■ **What to do**
Tally the lines below that contain "Shift". The number is the whole answer.

■ **Supplied material**
----------------------------------------

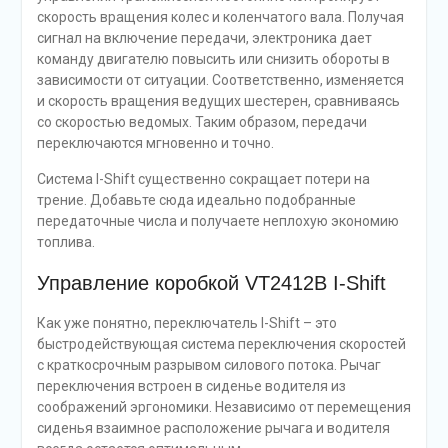
скорость вращения колес и коленчатого вала. Получая
сигнал на включение передачи, электроника дает
команду двигателю повысить или снизить обороты в
зависимости от ситуации. Соответственно, изменяется
и скорость вращения ведущих шестерен, сравниваясь
со скоростью ведомых. Таким образом, передачи
переключаются мгновенно и точно.
Система I-Shift существенно сокращает потери на
трение. Добавьте сюда идеально подобранные
передаточные числа и получаете неплохую экономию
топлива.
Управление коробкой VT2412B I-Shift
Как уже понятно, переключатель I-Shift – это
быстродействующая система переключения скоростей
с краткосрочным разрывом силового потока. Рычаг
переключения встроен в сиденье водителя из
соображений эргономики. Независимо от перемещения
сиденья взаимное расположение рычага и водителя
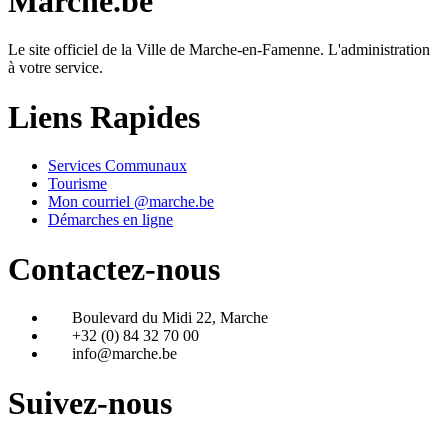
Marche.be
Le site officiel de la Ville de Marche-en-Famenne. L'administration
à votre service.
Liens Rapides
Services Communaux
Tourisme
Mon courriel @marche.be
Démarches en ligne
Contactez-nous
Boulevard du Midi 22, Marche
+32 (0) 84 32 70 00
info@marche.be
Suivez-nous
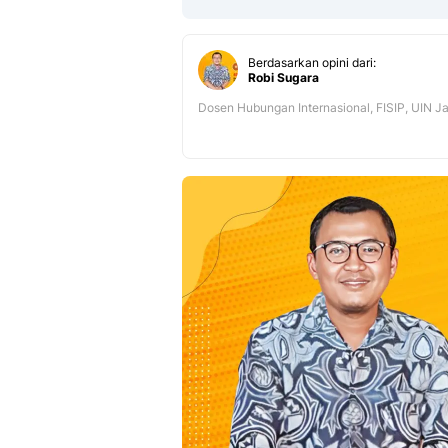
Berdasarkan opini dari:
Robi Sugara
Dosen Hubungan Internasional, FISIP, UIN J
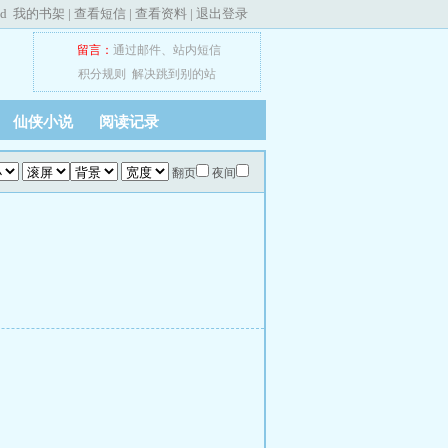
ed
我的书架
|
查看短信
|
查看资料
|
退出登录
留言：
通过邮件
、
站内短信
积分规则
解决跳到别的站
仙侠小说
阅读记录
翻页
夜间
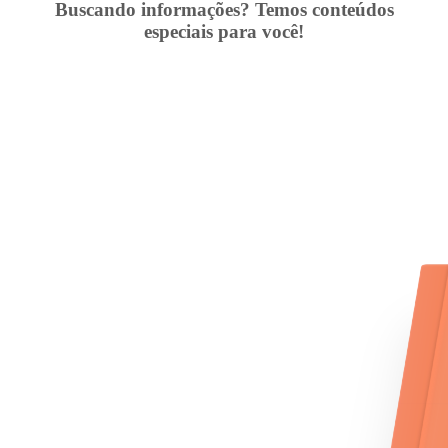
Buscando informações? Temos conteúdos
especiais para você!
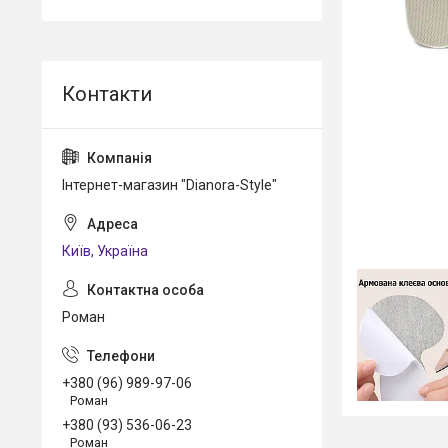
Інтернет-магазин "Dianora-Style"
Київ, Україна
Роман
+380 (96) 989-97-06
Роман
+380 (93) 536-06-23
Роман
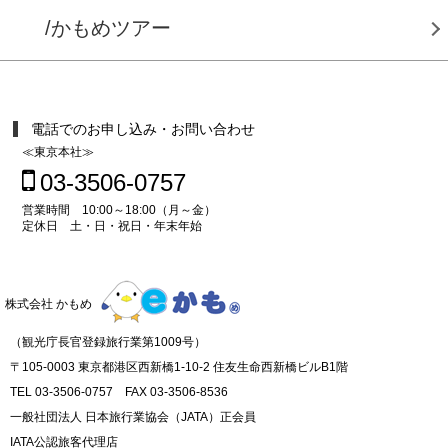
/かもめツアー
電話でのお申し込み・お問い合わせ
≪東京本社≫
03-3506-0757
営業時間 10:00～18:00（月～金）
定休日 土・日・祝日・年末年始
株式会社 かもめ
（観光庁長官登録旅行業第1009号）
〒105-0003 東京都港区西新橋1-10-2 住友生命西新橋ビルB1階
TEL 03-3506-0757 FAX 03-3506-8536
一般社団法人 日本旅行業協会（JATA）正会員
IATA公認旅客代理店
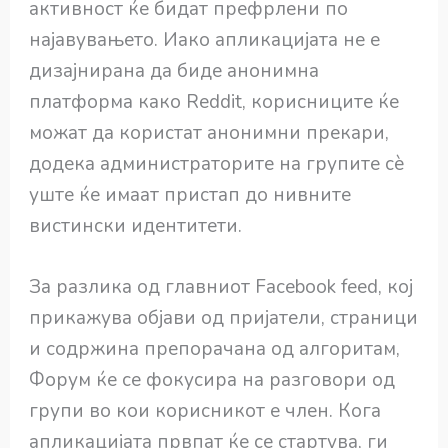
активност ќе бидат префрлени по
најавувањето. Иако апликацијата не е
дизајнирана да биде анонимна
платформа како Reddit, корисниците ќе
можат да користат анонимни прекари,
додека администраторите на групите сè
уште ќе имаат пристап до нивните
вистински идентитети.
За разлика од главниот Facebook feed, кој
прикажува објави од пријатели, страници
и содржина препорачана од алгоритам,
Форум ќе се фокусира на разговори од
групи во кои корисникот е член. Кога
апликацијата првпат ќе се стартува, ги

----------------------------------------

■ **Your solution**
3